*Aim*: Carry the passage below about Maria's family in Vienna forward from its final sentence.

*Page text*:
'''

When Maria was a young girl being raised in Vienna, her family was hard working, business oriented, successful, and lovers of art and artists. They could afford beautiful works of art and were friends with the creators. One of their treasured paintings was of Maria’s mother’s sister, her aunt Adele, by family friend, Gustav Klimt.

Then, in the early 1940s, politics and governments were changing. Maria’s family was Jewish and when the Nazis aggressively moved through Europe. They entered her beloved Vienna and began to persecute the Jewish community. Some of the Austrian population pretended to be patriotic, but they welcomed the Nazis. Their reasons may have been political, or they may have just been jealous of Jewish prosperity.

Many innocents, peaceful Jews were publicly humiliated, robbed of their livelihoods, their businesses, homes, possessions, and sent to concentration camps. The Bloch-Bauer family was among those whose precious family possessions were confiscated, stolen, by greedy military officials.

'''

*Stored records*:
'''

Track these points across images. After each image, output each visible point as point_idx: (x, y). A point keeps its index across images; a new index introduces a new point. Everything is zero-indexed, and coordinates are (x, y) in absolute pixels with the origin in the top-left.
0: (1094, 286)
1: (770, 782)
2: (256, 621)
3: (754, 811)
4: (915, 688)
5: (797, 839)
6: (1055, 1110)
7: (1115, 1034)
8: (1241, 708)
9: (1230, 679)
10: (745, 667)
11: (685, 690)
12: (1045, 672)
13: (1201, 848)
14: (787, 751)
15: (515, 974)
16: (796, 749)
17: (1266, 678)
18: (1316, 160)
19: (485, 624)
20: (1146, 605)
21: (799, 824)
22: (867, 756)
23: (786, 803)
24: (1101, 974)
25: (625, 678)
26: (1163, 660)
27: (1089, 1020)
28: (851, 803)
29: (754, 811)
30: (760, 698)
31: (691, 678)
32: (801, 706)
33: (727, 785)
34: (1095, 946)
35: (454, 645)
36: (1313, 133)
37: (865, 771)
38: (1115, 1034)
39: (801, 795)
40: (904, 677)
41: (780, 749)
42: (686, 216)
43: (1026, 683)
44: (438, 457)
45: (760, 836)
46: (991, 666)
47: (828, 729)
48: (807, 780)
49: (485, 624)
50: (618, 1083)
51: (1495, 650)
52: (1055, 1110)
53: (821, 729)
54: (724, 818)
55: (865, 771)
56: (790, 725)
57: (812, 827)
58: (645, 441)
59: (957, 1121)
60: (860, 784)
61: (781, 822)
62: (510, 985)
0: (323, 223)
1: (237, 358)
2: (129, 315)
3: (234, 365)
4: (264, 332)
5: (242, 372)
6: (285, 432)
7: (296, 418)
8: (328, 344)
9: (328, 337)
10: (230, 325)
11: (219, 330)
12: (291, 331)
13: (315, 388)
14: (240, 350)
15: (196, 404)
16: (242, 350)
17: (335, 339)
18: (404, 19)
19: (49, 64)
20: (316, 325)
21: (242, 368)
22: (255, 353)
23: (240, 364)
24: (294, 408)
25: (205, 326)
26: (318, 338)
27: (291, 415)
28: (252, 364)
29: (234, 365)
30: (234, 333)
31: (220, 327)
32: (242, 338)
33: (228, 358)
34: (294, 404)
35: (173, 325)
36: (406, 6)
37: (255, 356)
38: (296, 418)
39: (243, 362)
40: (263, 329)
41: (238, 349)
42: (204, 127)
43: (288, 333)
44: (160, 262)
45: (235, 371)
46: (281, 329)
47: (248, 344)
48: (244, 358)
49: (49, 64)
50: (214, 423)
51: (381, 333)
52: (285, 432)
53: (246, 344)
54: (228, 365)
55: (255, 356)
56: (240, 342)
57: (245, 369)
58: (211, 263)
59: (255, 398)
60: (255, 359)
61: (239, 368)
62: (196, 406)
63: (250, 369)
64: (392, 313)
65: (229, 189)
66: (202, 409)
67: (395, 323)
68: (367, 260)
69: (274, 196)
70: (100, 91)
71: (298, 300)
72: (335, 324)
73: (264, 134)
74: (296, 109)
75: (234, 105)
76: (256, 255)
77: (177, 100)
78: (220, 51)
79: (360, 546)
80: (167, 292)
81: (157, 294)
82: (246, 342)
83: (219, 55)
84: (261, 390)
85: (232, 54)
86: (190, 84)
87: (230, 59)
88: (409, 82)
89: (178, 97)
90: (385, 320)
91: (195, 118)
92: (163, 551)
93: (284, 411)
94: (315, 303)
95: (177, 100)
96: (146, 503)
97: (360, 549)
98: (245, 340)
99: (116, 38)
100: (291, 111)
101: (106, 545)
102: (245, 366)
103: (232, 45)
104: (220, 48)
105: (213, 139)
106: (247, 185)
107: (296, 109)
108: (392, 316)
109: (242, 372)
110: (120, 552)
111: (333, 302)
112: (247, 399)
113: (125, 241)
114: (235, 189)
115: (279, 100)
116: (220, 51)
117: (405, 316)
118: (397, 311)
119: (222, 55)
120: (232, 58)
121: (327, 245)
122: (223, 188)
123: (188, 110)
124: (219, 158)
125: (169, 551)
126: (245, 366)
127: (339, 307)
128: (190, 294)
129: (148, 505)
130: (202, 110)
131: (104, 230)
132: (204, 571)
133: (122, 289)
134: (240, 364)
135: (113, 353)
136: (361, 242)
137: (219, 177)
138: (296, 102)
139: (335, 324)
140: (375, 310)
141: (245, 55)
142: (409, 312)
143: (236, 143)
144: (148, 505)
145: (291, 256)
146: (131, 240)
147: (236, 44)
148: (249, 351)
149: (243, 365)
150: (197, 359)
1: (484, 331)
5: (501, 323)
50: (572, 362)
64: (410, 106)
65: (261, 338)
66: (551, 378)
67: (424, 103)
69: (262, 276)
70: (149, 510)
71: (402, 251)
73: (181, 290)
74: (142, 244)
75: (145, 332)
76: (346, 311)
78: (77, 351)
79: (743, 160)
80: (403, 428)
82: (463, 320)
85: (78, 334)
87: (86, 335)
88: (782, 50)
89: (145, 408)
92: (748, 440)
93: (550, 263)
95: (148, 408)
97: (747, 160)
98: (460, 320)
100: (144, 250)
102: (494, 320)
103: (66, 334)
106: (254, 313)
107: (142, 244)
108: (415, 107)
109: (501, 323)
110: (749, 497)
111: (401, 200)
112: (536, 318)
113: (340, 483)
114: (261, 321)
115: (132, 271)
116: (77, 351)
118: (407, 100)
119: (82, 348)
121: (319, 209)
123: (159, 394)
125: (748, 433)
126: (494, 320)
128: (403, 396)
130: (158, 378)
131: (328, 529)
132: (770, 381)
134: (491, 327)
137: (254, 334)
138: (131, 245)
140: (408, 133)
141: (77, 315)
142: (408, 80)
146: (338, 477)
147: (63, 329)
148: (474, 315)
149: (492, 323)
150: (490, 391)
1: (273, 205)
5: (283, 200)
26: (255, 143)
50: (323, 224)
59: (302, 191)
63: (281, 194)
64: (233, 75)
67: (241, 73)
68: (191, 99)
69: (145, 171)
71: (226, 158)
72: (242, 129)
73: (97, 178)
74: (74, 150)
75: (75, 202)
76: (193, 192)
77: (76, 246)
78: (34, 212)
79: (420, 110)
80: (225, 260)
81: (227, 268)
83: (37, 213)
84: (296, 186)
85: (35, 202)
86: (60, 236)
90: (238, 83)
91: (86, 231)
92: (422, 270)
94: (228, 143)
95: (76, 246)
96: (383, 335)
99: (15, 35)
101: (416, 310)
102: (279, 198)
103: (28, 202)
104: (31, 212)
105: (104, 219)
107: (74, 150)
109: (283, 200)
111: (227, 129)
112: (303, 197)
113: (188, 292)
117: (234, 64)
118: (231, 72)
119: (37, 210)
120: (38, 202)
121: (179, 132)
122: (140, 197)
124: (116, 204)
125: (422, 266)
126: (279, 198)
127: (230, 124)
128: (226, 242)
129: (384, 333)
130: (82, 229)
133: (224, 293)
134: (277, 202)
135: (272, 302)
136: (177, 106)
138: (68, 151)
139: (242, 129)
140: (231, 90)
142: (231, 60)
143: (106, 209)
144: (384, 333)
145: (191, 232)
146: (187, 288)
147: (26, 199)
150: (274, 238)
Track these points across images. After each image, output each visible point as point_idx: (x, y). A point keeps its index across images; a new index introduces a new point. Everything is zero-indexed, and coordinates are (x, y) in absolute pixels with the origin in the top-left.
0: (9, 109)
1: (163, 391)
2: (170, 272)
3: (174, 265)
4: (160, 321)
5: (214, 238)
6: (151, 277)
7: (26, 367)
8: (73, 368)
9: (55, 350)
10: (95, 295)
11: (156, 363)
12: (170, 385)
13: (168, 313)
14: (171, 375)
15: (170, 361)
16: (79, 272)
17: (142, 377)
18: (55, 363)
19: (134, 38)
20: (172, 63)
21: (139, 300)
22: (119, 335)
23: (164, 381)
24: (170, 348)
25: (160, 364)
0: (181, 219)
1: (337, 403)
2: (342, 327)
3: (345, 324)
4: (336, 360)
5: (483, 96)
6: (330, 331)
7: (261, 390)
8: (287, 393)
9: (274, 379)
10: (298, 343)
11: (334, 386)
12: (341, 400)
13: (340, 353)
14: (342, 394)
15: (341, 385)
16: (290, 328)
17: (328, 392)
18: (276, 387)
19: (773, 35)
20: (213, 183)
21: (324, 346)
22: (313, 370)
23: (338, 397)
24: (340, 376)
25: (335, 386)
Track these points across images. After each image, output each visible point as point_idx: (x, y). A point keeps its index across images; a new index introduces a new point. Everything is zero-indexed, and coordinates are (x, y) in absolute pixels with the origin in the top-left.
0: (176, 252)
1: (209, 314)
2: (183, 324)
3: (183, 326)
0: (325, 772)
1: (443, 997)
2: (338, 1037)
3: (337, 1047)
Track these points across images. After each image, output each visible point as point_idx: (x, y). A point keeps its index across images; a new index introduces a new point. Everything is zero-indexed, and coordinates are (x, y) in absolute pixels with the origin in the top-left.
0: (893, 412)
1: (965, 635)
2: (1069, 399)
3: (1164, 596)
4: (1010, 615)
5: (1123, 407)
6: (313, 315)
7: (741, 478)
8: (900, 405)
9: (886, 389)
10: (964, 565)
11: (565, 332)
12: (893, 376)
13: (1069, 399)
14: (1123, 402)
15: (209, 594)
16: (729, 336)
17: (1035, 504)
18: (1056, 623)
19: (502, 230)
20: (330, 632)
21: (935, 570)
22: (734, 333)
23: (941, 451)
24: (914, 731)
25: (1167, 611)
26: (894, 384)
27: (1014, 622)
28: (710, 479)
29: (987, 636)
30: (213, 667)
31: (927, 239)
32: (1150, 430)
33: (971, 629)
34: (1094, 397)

'''

*Response to this task*:
Maria, a newlywed at the time, escaped the fate of many of her neighbors. Her safety came at a cost. She left her parents, who remained in their stripped Vienna home because her father was too ill to travel. This was no doubt a difficult decision.

However, in an April 2015 interview for the USC Shoah Foundation, she stated that she considered herself lucky to have only lost material possessions, unlike so many others. Maria had escaped with her husband. Her uncle had left before the turmoil began, realizing that conditions were going to worsen.

Helen Mirren is Maria Bloch-Bauer in the film and Ryan Reynolds portrays the young lawyer, Randol Schoenberg, who, although just starting his career, helps Maria regain the portrait of her aunt. It was hanging in the Belvedere Gallery in Vienna where it was given the name “Woman in Gold,” further stripping the family of any identity.

The battle begins when the Austrian government begins a program of Art Restitution, pretending to be interested in returning family treasures that had been stolen by the Nazis, to Jewish families. The program was a public relations stunt, meant only to repair the reputation of Austrians who had been friendly to the Nazis regime but were reluctant to let go of any valuable art they considered their own.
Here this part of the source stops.